EXERCISE INSTRUCTIONS
Pull out each line in the rows below that contains the word "scientific".

RAW DATA
● ● ● ●
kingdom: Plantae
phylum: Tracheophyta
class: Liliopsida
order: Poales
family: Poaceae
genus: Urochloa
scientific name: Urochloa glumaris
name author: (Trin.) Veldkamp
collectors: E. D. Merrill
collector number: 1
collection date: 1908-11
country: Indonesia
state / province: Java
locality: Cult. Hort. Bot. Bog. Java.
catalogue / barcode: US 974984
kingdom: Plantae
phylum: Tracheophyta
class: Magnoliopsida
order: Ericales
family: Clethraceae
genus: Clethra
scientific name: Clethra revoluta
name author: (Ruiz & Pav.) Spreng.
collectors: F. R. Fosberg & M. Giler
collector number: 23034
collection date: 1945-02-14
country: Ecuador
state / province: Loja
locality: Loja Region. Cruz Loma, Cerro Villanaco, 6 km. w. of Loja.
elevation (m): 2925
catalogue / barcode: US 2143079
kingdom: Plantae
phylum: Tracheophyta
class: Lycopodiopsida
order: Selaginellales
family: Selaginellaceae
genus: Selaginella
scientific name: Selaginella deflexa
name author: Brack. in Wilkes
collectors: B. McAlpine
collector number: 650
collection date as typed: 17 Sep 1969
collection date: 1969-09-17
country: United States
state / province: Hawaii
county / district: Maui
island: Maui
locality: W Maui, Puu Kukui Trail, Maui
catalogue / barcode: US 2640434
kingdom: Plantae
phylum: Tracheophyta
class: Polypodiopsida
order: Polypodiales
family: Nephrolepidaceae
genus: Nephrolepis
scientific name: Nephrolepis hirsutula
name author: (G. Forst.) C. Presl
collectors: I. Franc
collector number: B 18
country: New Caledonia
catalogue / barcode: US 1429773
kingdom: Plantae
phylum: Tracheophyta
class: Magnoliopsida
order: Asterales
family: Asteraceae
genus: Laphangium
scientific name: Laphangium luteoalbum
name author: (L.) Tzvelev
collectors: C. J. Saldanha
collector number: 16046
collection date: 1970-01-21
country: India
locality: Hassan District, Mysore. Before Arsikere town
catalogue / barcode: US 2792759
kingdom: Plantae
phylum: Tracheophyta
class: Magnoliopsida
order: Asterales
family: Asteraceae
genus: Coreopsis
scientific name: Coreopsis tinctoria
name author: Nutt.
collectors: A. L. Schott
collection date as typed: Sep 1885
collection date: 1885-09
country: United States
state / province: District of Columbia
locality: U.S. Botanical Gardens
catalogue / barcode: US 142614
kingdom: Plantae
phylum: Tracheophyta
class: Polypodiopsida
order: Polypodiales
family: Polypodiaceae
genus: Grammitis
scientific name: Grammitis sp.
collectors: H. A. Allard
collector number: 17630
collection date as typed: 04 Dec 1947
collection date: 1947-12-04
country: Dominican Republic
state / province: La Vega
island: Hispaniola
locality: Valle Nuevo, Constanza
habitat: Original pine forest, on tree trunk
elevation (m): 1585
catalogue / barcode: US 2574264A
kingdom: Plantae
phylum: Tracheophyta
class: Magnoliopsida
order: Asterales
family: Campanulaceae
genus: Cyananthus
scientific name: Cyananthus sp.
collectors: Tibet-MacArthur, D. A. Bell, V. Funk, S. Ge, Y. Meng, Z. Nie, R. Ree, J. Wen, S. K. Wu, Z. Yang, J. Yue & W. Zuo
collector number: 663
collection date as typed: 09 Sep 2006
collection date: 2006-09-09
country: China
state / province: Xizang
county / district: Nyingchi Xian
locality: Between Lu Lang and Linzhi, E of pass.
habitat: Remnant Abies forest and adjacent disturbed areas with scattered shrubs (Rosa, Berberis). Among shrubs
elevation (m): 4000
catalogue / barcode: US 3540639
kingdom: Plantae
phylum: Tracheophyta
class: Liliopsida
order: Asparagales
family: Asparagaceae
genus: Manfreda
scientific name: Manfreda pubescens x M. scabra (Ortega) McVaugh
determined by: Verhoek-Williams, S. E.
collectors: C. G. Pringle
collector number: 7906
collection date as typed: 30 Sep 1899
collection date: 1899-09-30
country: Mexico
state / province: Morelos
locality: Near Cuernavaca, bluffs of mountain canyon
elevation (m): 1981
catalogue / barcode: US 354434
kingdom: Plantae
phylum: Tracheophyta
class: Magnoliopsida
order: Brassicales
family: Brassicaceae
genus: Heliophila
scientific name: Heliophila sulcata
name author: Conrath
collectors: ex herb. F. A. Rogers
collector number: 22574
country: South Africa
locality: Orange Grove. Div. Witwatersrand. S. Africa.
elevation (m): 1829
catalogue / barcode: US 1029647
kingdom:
● ● ● ●
OUTPUT BELOW
scientific name: Urochloa glumaris
scientific name: Clethra revoluta
scientific name: Selaginella deflexa
scientific name: Nephrolepis hirsutula
scientific name: Laphangium luteoalbum
scientific name: Coreopsis tinctoria
scientific name: Grammitis sp.
scientific name: Cyananthus sp.
scientific name: Manfreda pubescens x M. scabra (Ortega) McVaugh
scientific name: Heliophila sulcata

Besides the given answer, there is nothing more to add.